=== Data provided ===

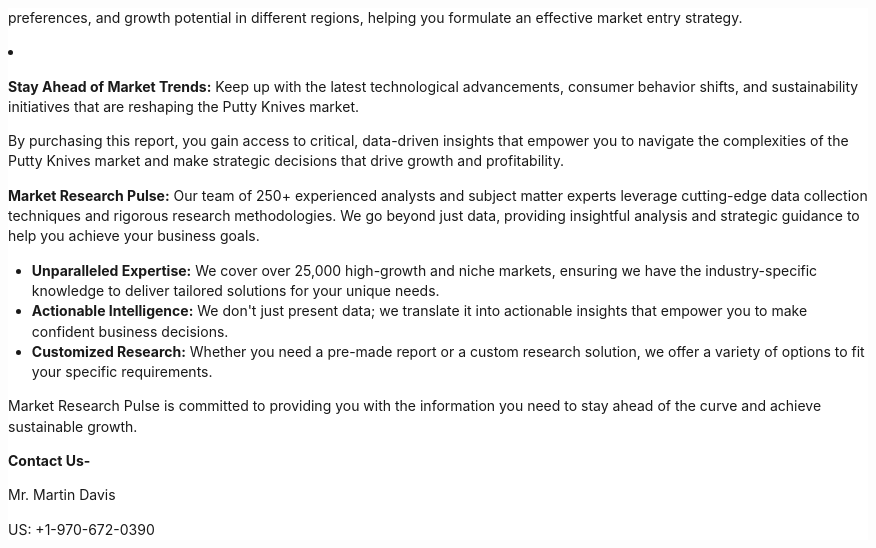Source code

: preferences, and growth potential in different regions, helping you formulate an effective market entry strategy.</p></li><li><p><strong>Stay Ahead of Market Trends:</strong> Keep up with the latest technological advancements, consumer behavior shifts, and sustainability initiatives that are reshaping the Putty Knives market.</p></li></ol><p>By purchasing this report, you gain access to critical, data-driven insights that empower you to navigate the complexities of the Putty Knives market and make strategic decisions that drive growth and profitability.</p><p><strong>Market Research Pulse:</strong>&nbsp;Our team of 250+ experienced analysts and subject matter experts leverage cutting-edge data collection techniques and rigorous research methodologies. We go beyond just data, providing insightful analysis and strategic guidance to help you achieve your business goals.</p><ul><li><strong>Unparalleled Expertise:</strong>&nbsp;We cover over 25,000 high-growth and niche markets, ensuring we have the industry-specific knowledge to deliver tailored solutions for your unique needs.</li><li><strong>Actionable Intelligence:</strong>&nbsp;We don't just present data; we translate it into actionable insights that empower you to make confident business decisions.</li><li><strong>Customized Research:</strong>&nbsp;Whether you need a pre-made report or a custom research solution, we offer a variety of options to fit your specific requirements.</li></ul><p>Market Research Pulse is committed to providing you with the information you need to stay ahead of the curve and achieve sustainable growth.</p><p><strong>Contact Us-</strong></p><p>Mr. Martin Davis</p><p>US: +1-970-672-0390</p>
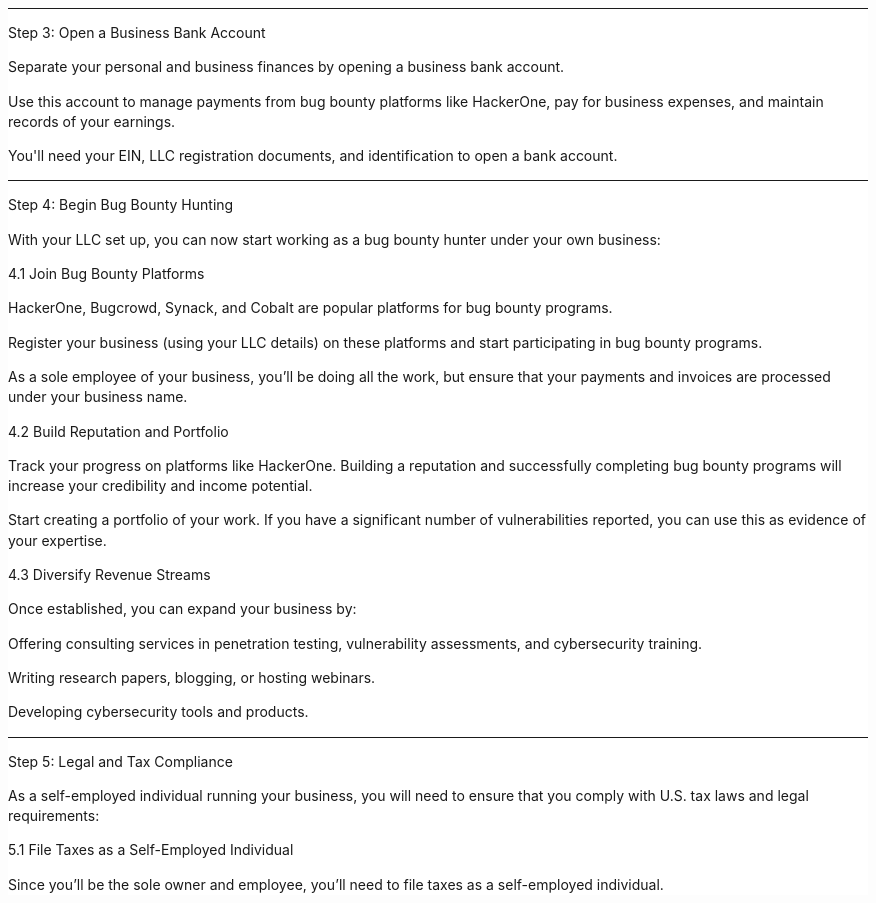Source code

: 

---

Step 3: Open a Business Bank Account

Separate your personal and business finances by opening a business bank account.

Use this account to manage payments from bug bounty platforms like HackerOne, pay for business expenses, and maintain records of your earnings.

You'll need your EIN, LLC registration documents, and identification to open a bank account.



---

Step 4: Begin Bug Bounty Hunting

With your LLC set up, you can now start working as a bug bounty hunter under your own business:

4.1 Join Bug Bounty Platforms

HackerOne, Bugcrowd, Synack, and Cobalt are popular platforms for bug bounty programs.

Register your business (using your LLC details) on these platforms and start participating in bug bounty programs.

As a sole employee of your business, you’ll be doing all the work, but ensure that your payments and invoices are processed under your business name.


4.2 Build Reputation and Portfolio

Track your progress on platforms like HackerOne. Building a reputation and successfully completing bug bounty programs will increase your credibility and income potential.

Start creating a portfolio of your work. If you have a significant number of vulnerabilities reported, you can use this as evidence of your expertise.


4.3 Diversify Revenue Streams

Once established, you can expand your business by:

Offering consulting services in penetration testing, vulnerability assessments, and cybersecurity training.

Writing research papers, blogging, or hosting webinars.

Developing cybersecurity tools and products.




---

Step 5: Legal and Tax Compliance

As a self-employed individual running your business, you will need to ensure that you comply with U.S. tax laws and legal requirements:

5.1 File Taxes as a Self-Employed Individual

Since you’ll be the sole owner and employee, you’ll need to file taxes as a self-employed individual.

===

Assigned task – Reproduce word for word the part of the entries that opens with the line containing "As a sole employee" and continues through the end of the entries, including both the first and last lines.

Written answer –
As a sole employee of your business, you’ll be doing all the work, but ensure that your payments and invoices are processed under your business name.


4.2 Build Reputation and Portfolio

Track your progress on platforms like HackerOne. Building a reputation and successfully completing bug bounty programs will increase your credibility and income potential.

Start creating a portfolio of your work. If you have a significant number of vulnerabilities reported, you can use this as evidence of your expertise.


4.3 Diversify Revenue Streams

Once established, you can expand your business by:

Offering consulting services in penetration testing, vulnerability assessments, and cybersecurity training.

Writing research papers, blogging, or hosting webinars.

Developing cybersecurity tools and products.




---

Step 5: Legal and Tax Compliance

As a self-employed individual running your business, you will need to ensure that you comply with U.S. tax laws and legal requirements:

5.1 File Taxes as a Self-Employed Individual

Since you’ll be the sole owner and employee, you’ll need to file taxes as a self-employed individual.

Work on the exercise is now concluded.